自動車生産ラインや一般製造業向け機器を展示
1階には自動車生産ライン向けシステムに加えて、機械や食品、化学分野の製造業や流通業などのイントラロジスティクス分野向けシステムが展示されている。
自動車生産ライン向けシステムでは、自動車の組み立てラインシステムを再現しており、チェーンコンベヤー「Ramrun」や自動車用途コンベヤーシステム「FDS」などを展示する。RamrunとFDSがタイミングを合わせて協調し、ネジ締めだけ人間が担当する様子などが見学できる。この他、協働ロボットも設置している。
イントラロジスティクス分野向けシステムでは超高密度パレット自動倉庫「シャトルラックD3」や、混載パレットに対応可能なシステムを搭載したパレタイズロボット、高速仕分け台車「ソーティング・トランスファー・ビークル(STV)」など、倉庫内物流業務を高速化、自動化する機器を展示する。下代氏は「まだ日に新た館には設置していないが、現在開発の小型タイプのAGVもそのうち披露したい」と語った。
この他、ケース保管に対応する立体自動倉庫「ファインストッカー」や、パレット搬送用の「STR-L」などAGVの稼働デモも見学できる。これらに加えてファーストリテイリングが導入したRFIDを用いた自動検品システムの体験も可能だ。
半導体のウェハー搬送/保管システムも展示
2階には、空港の手荷物検査場などで用いられる搬送システムや、半導体/液晶生産ライン向けシステムなどが展示されている。
空港の手荷物検査場などで用いられる搬送システムとしては、手荷物搬送システムや手荷物状態検査機、自動手荷物検査機「MIT(モバイルインスペクションテーブル)」とAGVを組み合わせたシステムなどがある。半導体・液晶生産ライン向けシステムとしては、クリーンルーム向けのウェハー搬送/保管システムなどを展示した。付近にあるシアターでは、同システムを大規模導入した際のイメージづくりに役立つ映像も上映する。
この他、連結したコンベヤーで高速仕分けを行うクロスベルトソータや、天井レールの稼働によって吊り下げた商品を自動で並び替えるパウチソータというシステムなども展示していた。

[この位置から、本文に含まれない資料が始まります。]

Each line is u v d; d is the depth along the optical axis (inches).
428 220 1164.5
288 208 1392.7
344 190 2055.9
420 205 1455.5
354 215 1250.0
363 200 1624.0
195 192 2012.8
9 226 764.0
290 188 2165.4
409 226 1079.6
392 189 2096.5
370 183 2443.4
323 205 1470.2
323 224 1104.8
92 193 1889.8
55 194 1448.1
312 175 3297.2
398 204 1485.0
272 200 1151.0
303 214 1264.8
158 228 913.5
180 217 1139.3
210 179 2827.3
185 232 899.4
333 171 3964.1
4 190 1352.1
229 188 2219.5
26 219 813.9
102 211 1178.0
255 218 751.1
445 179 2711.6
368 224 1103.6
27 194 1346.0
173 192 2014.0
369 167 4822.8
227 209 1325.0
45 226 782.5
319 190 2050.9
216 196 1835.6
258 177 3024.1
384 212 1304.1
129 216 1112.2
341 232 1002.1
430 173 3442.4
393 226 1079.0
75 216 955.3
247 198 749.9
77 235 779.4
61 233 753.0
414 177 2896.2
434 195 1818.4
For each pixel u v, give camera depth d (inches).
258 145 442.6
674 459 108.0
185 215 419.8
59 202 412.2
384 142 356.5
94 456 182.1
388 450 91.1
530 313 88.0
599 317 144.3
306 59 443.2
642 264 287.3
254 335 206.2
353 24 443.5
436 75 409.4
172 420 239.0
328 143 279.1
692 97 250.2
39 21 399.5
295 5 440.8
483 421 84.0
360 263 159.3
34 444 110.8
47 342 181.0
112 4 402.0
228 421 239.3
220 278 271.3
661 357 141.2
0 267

下代氏は製造業における倉庫内物流の自動化/高度化のニーズについて、「従来の自動車業界では、メインラインに流れたボディーにドアを付けるといった作業を手作業で行っていたが、こうした作業もロボット化する流れが広まっている。こうした自動化の試みは今後もますます進んでいくだろう。また、自動化はカーボンニュートラルの実現にも貢献し得るという利点もある」と説明した。